> _Problem to solve_: In the listing, take every line from the one containing "レスポンスのHTTPステータスコードが、accepted" through the one containing "发表于 2018-4-24 11:29", including both ends. Give them as a Markdown table with the columns Row and Line, numbering the rows and omitting blank lines.

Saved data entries

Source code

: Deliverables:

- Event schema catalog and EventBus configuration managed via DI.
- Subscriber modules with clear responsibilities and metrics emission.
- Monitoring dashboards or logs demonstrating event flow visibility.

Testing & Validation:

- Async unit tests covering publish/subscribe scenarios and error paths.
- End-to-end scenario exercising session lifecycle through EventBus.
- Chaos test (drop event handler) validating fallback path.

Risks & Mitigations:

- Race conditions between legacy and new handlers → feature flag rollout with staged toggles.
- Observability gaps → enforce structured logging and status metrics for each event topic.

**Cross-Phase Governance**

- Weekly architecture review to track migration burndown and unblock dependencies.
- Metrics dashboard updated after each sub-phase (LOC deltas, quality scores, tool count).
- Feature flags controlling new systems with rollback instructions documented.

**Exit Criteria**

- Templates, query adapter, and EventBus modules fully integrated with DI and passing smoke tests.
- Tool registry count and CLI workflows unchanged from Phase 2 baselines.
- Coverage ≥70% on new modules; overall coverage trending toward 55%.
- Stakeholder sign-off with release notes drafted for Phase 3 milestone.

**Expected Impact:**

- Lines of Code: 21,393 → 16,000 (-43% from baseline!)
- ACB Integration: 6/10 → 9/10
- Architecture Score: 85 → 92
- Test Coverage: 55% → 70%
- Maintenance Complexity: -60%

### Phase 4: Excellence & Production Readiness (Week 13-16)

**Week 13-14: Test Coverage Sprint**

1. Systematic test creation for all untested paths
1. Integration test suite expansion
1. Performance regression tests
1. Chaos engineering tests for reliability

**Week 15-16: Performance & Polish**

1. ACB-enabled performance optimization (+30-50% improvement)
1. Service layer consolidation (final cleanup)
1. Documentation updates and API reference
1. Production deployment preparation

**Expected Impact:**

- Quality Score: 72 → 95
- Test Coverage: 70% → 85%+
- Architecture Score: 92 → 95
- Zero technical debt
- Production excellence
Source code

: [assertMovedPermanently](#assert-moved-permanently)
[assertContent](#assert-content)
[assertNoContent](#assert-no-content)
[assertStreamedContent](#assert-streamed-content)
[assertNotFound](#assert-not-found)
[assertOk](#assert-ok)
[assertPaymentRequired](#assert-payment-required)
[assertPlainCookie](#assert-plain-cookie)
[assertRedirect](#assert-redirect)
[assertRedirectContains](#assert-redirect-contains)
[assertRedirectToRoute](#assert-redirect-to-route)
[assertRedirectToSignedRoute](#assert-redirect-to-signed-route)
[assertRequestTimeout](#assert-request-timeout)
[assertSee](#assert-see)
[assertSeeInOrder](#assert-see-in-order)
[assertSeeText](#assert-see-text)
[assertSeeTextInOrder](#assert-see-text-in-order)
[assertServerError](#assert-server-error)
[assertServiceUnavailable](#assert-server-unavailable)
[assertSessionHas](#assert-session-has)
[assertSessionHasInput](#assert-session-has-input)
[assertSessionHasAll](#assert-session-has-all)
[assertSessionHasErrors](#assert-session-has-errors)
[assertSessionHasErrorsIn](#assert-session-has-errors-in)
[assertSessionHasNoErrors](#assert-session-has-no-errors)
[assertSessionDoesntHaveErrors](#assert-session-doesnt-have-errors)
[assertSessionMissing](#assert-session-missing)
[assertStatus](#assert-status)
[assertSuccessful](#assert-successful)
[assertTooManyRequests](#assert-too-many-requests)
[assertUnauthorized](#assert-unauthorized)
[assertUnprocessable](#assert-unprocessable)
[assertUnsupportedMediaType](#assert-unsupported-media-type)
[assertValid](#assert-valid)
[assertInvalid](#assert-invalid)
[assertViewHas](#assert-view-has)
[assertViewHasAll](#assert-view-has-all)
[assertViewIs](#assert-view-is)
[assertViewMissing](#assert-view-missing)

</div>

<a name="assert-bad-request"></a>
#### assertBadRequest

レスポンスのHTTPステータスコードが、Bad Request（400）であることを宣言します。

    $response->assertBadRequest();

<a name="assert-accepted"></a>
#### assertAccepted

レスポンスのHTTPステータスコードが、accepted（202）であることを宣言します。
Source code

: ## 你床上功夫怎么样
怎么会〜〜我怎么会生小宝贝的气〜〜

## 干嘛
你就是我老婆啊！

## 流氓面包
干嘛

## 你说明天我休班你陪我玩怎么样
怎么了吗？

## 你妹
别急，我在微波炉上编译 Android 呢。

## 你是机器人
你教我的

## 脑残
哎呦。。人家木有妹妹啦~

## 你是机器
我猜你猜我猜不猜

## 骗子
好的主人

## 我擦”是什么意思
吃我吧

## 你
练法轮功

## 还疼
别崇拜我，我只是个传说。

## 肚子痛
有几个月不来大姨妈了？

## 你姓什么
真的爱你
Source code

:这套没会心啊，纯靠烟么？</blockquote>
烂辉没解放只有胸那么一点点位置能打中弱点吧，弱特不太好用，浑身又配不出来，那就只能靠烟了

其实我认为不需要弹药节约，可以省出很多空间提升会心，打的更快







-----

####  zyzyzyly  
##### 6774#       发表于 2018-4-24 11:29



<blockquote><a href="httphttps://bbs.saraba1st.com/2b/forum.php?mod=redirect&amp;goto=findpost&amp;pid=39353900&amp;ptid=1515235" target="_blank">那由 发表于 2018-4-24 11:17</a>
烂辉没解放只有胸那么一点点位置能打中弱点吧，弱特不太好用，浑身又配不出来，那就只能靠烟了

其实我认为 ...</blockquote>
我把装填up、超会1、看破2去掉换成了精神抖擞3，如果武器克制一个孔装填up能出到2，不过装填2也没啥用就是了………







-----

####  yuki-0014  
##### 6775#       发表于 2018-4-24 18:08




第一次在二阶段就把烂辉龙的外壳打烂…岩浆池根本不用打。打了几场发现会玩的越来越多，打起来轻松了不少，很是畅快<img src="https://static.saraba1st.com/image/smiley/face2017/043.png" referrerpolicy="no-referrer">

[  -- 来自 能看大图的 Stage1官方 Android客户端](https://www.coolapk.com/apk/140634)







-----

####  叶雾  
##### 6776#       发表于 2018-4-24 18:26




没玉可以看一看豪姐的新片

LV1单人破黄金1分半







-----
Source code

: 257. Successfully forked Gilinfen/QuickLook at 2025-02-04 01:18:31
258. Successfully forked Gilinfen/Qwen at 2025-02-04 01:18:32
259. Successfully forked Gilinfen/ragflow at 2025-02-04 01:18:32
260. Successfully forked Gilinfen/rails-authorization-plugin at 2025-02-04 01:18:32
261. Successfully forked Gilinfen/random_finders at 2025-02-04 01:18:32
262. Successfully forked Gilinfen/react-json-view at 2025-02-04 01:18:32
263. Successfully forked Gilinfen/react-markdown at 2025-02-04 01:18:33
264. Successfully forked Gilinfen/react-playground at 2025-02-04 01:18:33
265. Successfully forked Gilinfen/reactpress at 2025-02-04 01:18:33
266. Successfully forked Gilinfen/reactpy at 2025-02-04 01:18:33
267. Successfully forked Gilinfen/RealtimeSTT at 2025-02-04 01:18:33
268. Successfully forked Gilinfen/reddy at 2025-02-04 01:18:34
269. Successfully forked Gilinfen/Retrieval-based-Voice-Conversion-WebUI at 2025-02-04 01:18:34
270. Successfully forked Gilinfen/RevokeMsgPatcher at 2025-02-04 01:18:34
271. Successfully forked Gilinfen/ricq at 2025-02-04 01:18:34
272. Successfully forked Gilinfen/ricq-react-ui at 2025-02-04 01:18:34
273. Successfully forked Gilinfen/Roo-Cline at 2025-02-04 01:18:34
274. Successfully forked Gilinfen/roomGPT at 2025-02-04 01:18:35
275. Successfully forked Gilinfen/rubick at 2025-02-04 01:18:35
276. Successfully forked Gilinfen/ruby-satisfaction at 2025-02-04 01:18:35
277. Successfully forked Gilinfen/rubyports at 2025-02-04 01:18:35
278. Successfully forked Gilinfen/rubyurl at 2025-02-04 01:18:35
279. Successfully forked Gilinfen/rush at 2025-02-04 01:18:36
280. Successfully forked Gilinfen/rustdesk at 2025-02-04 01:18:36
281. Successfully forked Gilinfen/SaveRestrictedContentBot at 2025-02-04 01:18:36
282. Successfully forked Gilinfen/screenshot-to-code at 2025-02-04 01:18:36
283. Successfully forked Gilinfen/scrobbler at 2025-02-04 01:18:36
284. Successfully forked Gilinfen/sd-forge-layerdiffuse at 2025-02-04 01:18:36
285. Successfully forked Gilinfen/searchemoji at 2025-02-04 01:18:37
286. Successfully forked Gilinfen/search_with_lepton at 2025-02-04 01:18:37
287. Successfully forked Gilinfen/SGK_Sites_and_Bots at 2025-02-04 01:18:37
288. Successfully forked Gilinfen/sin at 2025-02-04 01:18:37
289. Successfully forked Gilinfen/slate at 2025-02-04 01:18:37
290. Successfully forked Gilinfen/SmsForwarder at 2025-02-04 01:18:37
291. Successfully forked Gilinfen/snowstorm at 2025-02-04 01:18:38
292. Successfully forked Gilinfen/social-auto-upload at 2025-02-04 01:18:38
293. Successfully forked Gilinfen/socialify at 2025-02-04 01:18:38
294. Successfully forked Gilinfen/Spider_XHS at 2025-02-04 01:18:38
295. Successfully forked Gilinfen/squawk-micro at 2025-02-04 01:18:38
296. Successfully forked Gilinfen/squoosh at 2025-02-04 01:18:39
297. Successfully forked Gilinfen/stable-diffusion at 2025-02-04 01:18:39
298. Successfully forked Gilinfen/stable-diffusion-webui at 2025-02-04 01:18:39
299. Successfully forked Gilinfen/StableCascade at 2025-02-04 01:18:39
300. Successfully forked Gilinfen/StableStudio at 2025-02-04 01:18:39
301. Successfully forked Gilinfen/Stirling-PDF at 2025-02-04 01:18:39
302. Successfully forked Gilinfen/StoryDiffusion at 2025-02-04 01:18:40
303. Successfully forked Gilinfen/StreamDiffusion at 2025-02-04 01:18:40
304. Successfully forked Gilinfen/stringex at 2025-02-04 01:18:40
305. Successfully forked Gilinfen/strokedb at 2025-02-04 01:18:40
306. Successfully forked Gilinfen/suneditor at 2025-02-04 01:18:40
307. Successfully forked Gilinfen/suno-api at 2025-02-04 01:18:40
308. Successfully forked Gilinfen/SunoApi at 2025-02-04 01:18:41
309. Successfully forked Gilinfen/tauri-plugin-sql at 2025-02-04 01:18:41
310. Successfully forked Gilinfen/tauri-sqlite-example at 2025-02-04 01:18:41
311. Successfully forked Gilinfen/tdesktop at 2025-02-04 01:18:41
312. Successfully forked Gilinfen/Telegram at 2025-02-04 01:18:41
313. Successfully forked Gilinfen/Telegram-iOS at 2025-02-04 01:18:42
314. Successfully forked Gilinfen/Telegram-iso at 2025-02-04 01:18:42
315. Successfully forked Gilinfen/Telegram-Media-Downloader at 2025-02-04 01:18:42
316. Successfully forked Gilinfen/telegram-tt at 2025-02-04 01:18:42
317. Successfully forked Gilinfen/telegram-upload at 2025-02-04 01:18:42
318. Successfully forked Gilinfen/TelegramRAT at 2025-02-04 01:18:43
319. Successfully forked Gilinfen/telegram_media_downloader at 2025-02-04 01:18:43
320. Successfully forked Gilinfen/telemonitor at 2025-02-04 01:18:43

> _Result_:
| Row | Line |
|---|---|
| 1 | レスポンスのHTTPステータスコードが、accepted（202）であることを宣言します。 |
| 2 | Source code |
| 3 | : ## 你床上功夫怎么样 |
| 4 | 怎么会〜〜我怎么会生小宝贝的气〜〜 |
| 5 | ## 干嘛 |
| 6 | 你就是我老婆啊！ |
| 7 | ## 流氓面包 |
| 8 | 干嘛 |
| 9 | ## 你说明天我休班你陪我玩怎么样 |
| 10 | 怎么了吗？ |
| 11 | ## 你妹 |
| 12 | 别急，我在微波炉上编译 Android 呢。 |
| 13 | ## 你是机器人 |
| 14 | 你教我的 |
| 15 | ## 脑残 |
| 16 | 哎呦。。人家木有妹妹啦~ |
| 17 | ## 你是机器 |
| 18 | 我猜你猜我猜不猜 |
| 19 | ## 骗子 |
| 20 | 好的主人 |
| 21 | ## 我擦”是什么意思 |
| 22 | 吃我吧 |
| 23 | ## 你 |
| 24 | 练法轮功 |
| 25 | ## 还疼 |
| 26 | 别崇拜我，我只是个传说。 |
| 27 | ## 肚子痛 |
| 28 | 有几个月不来大姨妈了？ |
| 29 | ## 你姓什么 |
| 30 | 真的爱你 |
| 31 | Source code |
| 32 | :这套没会心啊，纯靠烟么？</blockquote> |
| 33 | 烂辉没解放只有胸那么一点点位置能打中弱点吧，弱特不太好用，浑身又配不出来，那就只能靠烟了 |
| 34 | 其实我认为不需要弹药节约，可以省出很多空间提升会心，打的更快 |
| 35 | ----- |
| 36 | ####  zyzyzyly   |
| 37 | ##### 6774#       发表于 2018-4-24 11:29 |